Mathematical induction question: why can we "assume $P(k)$ holds"?
Solution 1:
The "inductive step" is a proof of an implication: $$\mathbf{if}\ P(k),\ \mathbf{then}\ P(k+1).$$ So we are trying to prove an implication.
When proving an implication, instead of proving the implication, we usually assume the antecedent (the clause after "if" and before "then"), and then use that to prove the consequent (the clause after "then"). There are several reasons why this is reasonable, and one reason why it is valid.
Reasonable:
An implication, $P\to Q$, is false only in the case where $P$ is true but $Q$ is false. In any other combination of "truth values", the implication is true. So in order to show that $P\to Q$ is valid (always true), it is enough to consider the case when $P$ is already true: if $P$ is false, then the implication will be true regardless of what $Q$ is.

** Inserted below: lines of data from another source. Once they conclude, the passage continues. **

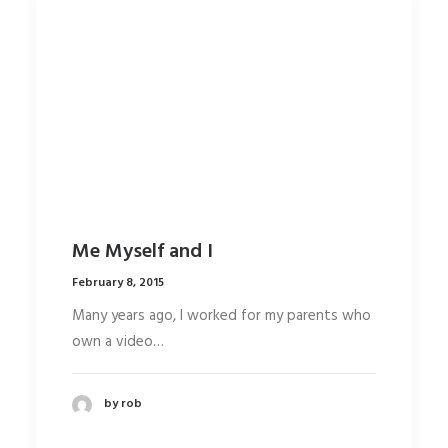
Media error: Format(s) not supported or
source(s) not found
Download File:
http://104.131.103.149/wp-
content/uploads/2015/02/ElectricBu
File:
http://www.undsgn.com/anima/wp-
content/uploads/2015/02/ElectricBu
Me Myself and I
February 8, 2015
Many years ago, I worked for my parents who
own a video…
by rob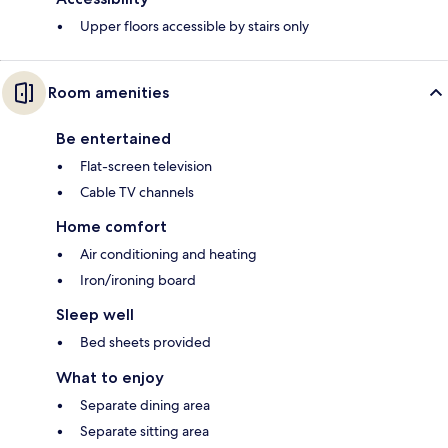
Upper floors accessible by stairs only
Room amenities
Be entertained
Flat-screen television
Cable TV channels
Home comfort
Air conditioning and heating
Iron/ironing board
Sleep well
Bed sheets provided
What to enjoy
Separate dining area
Separate sitting area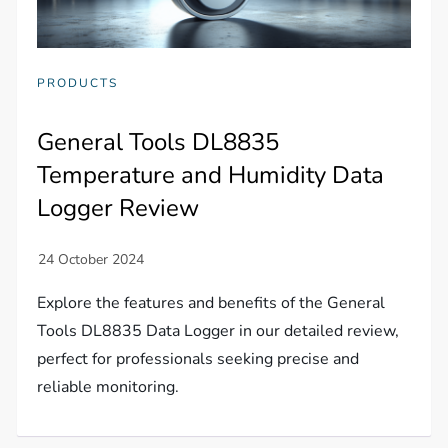
PRODUCTS
General Tools DL8835
Temperature and Humidity Data
Logger Review
Explore the features and benefits of the General
Tools DL8835 Data Logger in our detailed review,
perfect for professionals seeking precise and
reliable monitoring.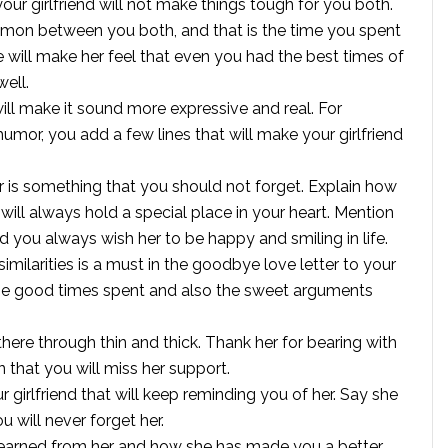
ur girlfriend will not make things tough for you both.
ommon between you both, and that is the time you spent
will make her feel that even you had the best times of
well.
ill make it sound more expressive and real. For
umor, you add a few lines that will make your girlfriend
 is something that you should not forget. Explain how
ill always hold a special place in your heart. Mention
you always wish her to be happy and smiling in life.
issimilarities is a must in the goodbye love letter to your
of the good times spent and also the sweet arguments
there through thin and thick. Thank her for bearing with
n that you will miss her support.
girlfriend that will keep reminding you of her. Say she
u will never forget her.
 learned from her and how she has made you a better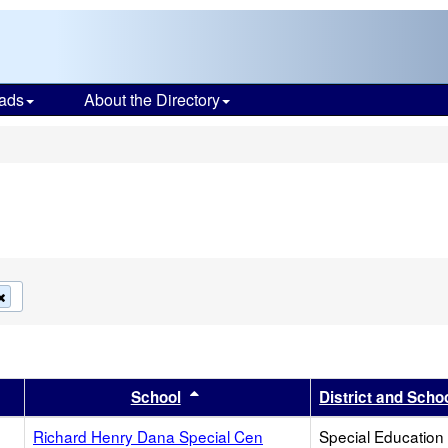
ads
About the Directory
s
Remove
this
criterion
from
the
search
r
results by this header
Sort results by this header
School
District and Scho
Richard Henry Dana Special Cen
Special Education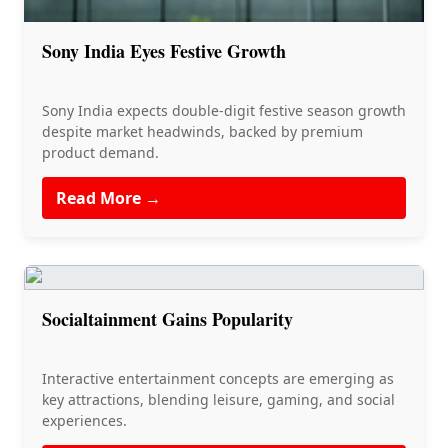
Sony India Eyes Festive Growth
Sony India expects double-digit festive season growth
despite market headwinds, backed by premium
product demand.
Read More →
Socialtainment Gains Popularity
Interactive entertainment concepts are emerging as
key attractions, blending leisure, gaming, and social
experiences.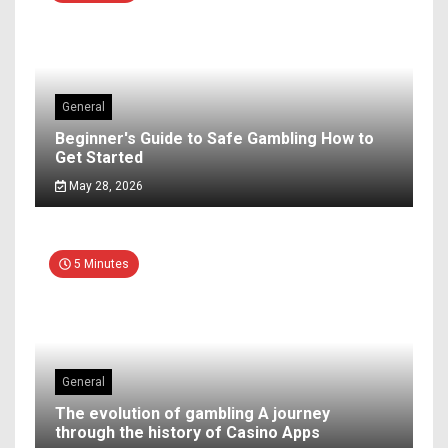
General
Beginner's Guide to Safe Gambling How to
Get Started
May 28, 2026
5 Minutes
General
The evolution of gambling A journey
through the history of Casino Apps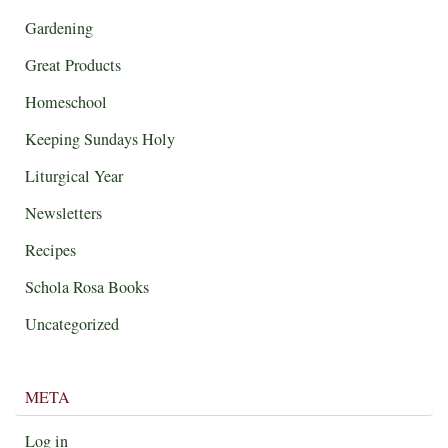
Gardening
Great Products
Homeschool
Keeping Sundays Holy
Liturgical Year
Newsletters
Recipes
Schola Rosa Books
Uncategorized
META
Log in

More informally: in proving $P\to Q$, we can say: "if $P$ is false, then it doesn't matter what happens to $Q$, and we are done; if $P$ is true, then..." and proceed from there.
Why is it a valid method of proof?
There is something called the Deduction Theorem. What it says is that if, from the assumption that $P$ is true, you can produce a valid proof that shows that $Q$ is true, then there is a recipe that will take that proof and transform it into a valid proof that $P\to Q$ is true. And, conversely, if you can produce a valid proof that $P\to Q$ is true, then from the assumption that $P$ is true you can produce a proof that shows that $Q$ is true.
The real interesting part of the Deduction Theorem is the first part, though: that if you can produce a proof of $Q$ from the assumption that $P$ is true, then you can produce a proof of $P\to Q$ without assuming anything about $P$ (or about $Q$). It justifies the informal argument given above.
That's why, in mathematics, whenever we are trying to prove an implication, we always assume the antecedent is already true: the Deduction Theorem tells us that this is a valid method of proving the implication.
Solution 2:
You have to prove a logical implication in the process of using induction.
We can express this implication as $P \to Q$, where $P,Q$ are statements.
To prove that $ P \to Q$ is true, we consider whether $P$ is true or false. If $P $ is false, then the entire implication is true. Ex falso quodlibet.
So we assume that $P$ is true and deduce that $Q$ is also true. This is the standard way to prove a logical implication directly.
Solution 3:
You are almost correct. But observe:
You proved it was true for $n=1$; thus, using 2. you know it's true for $n=2$.
Well, it's true for $n=2$. So, using 2., it's true for $n=3$.
$\ \ \ \vdots$
Solution 4:
It is like a self proving prophecy. This is the standard process. Assume for a sec there was a flaw in the process and you were assuming P(n) was true but expected the property as (0(0+1))/3 instead of (0(0+1))/2. You would not be able to solve for the n + 1 case. Try it.